Toutes sont « bio » à l’exception de la Sundgau, Pils à petit prix, commercialisée en fût pour les associations.
Dans les années à venir et pour certaines dès cet été, trois nouvelles boissons sans alcool devraient venir enrichir la carte des Ouailles : une limonade, un cola et une ginger beer avec toujours une majorité d’ingrédients locaux et naturels.
Veaux, vaches, cochons… et ouailles
En janvier, l’équipe des Ouailles du Luberon a été invitée à rejoindre la vitrine du département de Vaucluse sur le Salon de l’agriculture. Mais cette occasion rare de valoriser les produits et les savoir-faire locaux à la Capitale n’a pas été à la hauteur des espérances de Sébastien Trousse.
« Entre la préparation et l’événement lui-même, nous y avons consacré un mois de temps et le résultat sur investissement n’est pas ouf. »
Mauvaise pioche en effet cette année pour les artisans et producteurs du 84 qui placés dans le hall 7 n’ont pas eu la faveur du public. « Les Bouches du Rhône ont renoncé pour cette raison. J’aurais dû faire pareil. Ça m’a mis en difficulté pour ce début d’année. »
Débouchés et projets
Bières à façon : pour des brasseurs avec petite unité de production qui ont une demande plus importante (4 clients).
Boulangerie la croûte céleste qui veut valoriser le pain invendu. On lui brasse sa bière, on lui fait son étiquette et on lui livre les bouteilles prêtes à être vendues.
On a aussi un ascensoriste belge qui préfère offrir à ses clients des bières avec une étiquette à son nom plutôt que des chocolats à la fin de l’année.
Un domaine viticole qui veut se diversifier avec leur moût de raisin.
Un whisky avec un moût avec nos céréales qu’on fait distiller puis vieillir en barrique (200 litres) sur la brasserie. La garde, la finition à étudier plusieurs méthode d’élevage.
Les objectifs de 2025
Réaménager une partie des locaux en laboratoire
Refroidir le frigo : « On a déjà une pièce de 50m2 qui est isolé à chaleur constante qui nous permet déjà de maîtriser les variations de température en particulier l’été mais on souhaiterait pouvoir frigo réfrigérant refroidir à 10° par que les bières qui sortent de la brasserie soient comme si on les avaient embouteillées la veille notamment les blanches et les IPA sensibles. »

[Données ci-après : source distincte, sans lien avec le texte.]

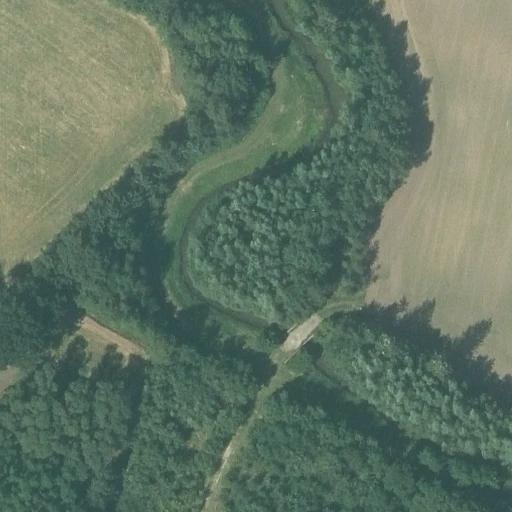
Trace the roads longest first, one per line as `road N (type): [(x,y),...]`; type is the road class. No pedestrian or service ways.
road 1 (track): [(498,511),(422,476),(191,332),(165,307),(152,268),(171,190),(265,126),(276,99),(265,40),(250,12),(230,0)]
road 2 (track): [(207,511),(282,350),(313,319),(384,293),(417,258),(450,164),(437,63),(415,0)]
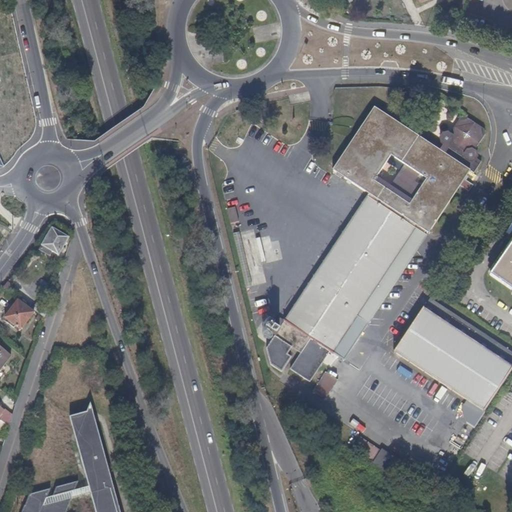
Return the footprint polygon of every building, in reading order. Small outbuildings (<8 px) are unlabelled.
[(445,133),(441,134),(440,137),(440,143),(443,145),(448,148),(462,157),(457,164),(444,155),(439,152),(373,108),(331,171),(367,194),(282,322),(283,323),(278,331),(272,328),(268,334),(268,337),(270,334),(274,336),(265,350),(270,365),(281,372),(290,358),(285,355),(289,349),(298,354),(288,371),(307,383),(327,352),(331,354),(342,361),(425,236),(422,235),(423,232),(427,235),(459,187),(467,193),(472,186),(463,180),(469,172),(472,174),(479,162),(474,159),(476,157),(475,153),(472,151),(484,134),(482,128),(464,117),(459,118),(448,134),(445,133)] [(444,155),(448,148),(443,145),(439,152),(444,155)] [(237,226),(234,211),(226,213),(230,228),(237,226)] [(58,257),(69,238),(52,228),(41,246),(58,257)] [(251,289),(238,236),(233,238),(246,291),(251,289)] [(260,265),(255,242),(251,243),(256,266),(260,265)] [(511,244),(490,276),(511,291),(511,244)] [(392,354),(464,402),(482,414),(511,366),(511,354),(428,299),(392,354)] [(33,310),(19,300),(17,302),(32,312),(33,310)] [(30,317),(34,313),(32,312),(17,302),(12,309),(9,313),(5,319),(10,322),(21,330),(26,324),(30,317)] [(46,319),(48,310),(38,303),(33,310),(36,313),(42,316),(46,319)] [(263,334),(268,337),(268,334),(272,328),(271,320),(267,322),(262,330),(263,334)] [(0,374),(5,368),(12,358),(0,348),(0,374)] [(323,400),(335,381),(323,372),(310,391),(323,400)] [(482,414),(464,402),(459,411),(461,423),(472,429),(482,414)] [(125,511),(121,496),(112,462),(103,429),(96,405),(70,415),(79,449),(87,479),(96,511),(67,511),(72,500),(79,482),(57,488),(31,494),(24,511),(125,511)] [(351,448),(392,475),(401,460),(381,447),(380,448),(360,434),(351,448)]
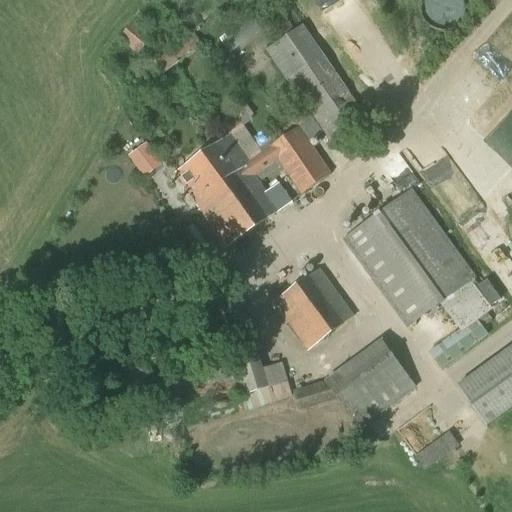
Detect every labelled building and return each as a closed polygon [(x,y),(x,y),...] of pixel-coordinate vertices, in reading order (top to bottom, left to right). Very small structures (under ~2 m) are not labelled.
[(463,19),(464,10),(464,5),(462,0),(420,0),(419,2),(418,8),(418,11),(419,17),(420,20),(423,25),(426,28),(429,30),(434,32),(439,34),(443,34),(451,31),(458,27),(460,23),(463,19)] [(295,30),(286,18),(271,28),(280,40),(266,50),(307,111),(294,120),(299,127),(286,136),(275,121),(252,138),(244,127),(253,121),(251,118),(254,115),(246,104),(226,118),(234,129),(229,133),(230,135),(178,173),(200,209),(198,213),(225,251),(292,203),(278,184),(266,192),(260,184),(282,168),(302,197),(332,175),(309,143),(322,134),(333,149),(370,124),(303,25),(295,30)] [(135,22),(119,40),(138,55),(153,37),(135,22)] [(138,169),(156,156),(147,143),(128,156),(138,169)] [(342,241),(407,330),(476,279),(412,190),(342,241)] [(308,352),(355,318),(320,270),(272,304),(308,352)] [(263,369),(240,294),(210,303),(226,355),(150,371),(156,405),(238,393),(241,398),(246,413),(293,398),(282,363),(263,369)] [(489,336),(476,318),(428,353),(441,370),(489,336)] [(360,431),(417,389),(382,340),(324,382),(294,392),(300,412),(338,400),(360,431)] [(487,427),(511,408),(511,346),(457,386),(487,427)] [(425,471),(459,446),(449,432),(415,457),(425,471)]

Ouvrir la brasserie à des événements, chapiteau une première avec un food truck 110 burgers un par mois. Le calendrier est en cours, le plus dur c’est de trouver les food trucks
Marché de Petit Palais samedi matin pas plus peut-être le dimanche matin. Il faut du temps. Nous est plutôt sur les cavistes et restaurateurs. On a le matériel industriel pour produire pas mal donc plutôt sur ce créneau.
Embaucher l’alternante web marketing à l’issue de son cursus.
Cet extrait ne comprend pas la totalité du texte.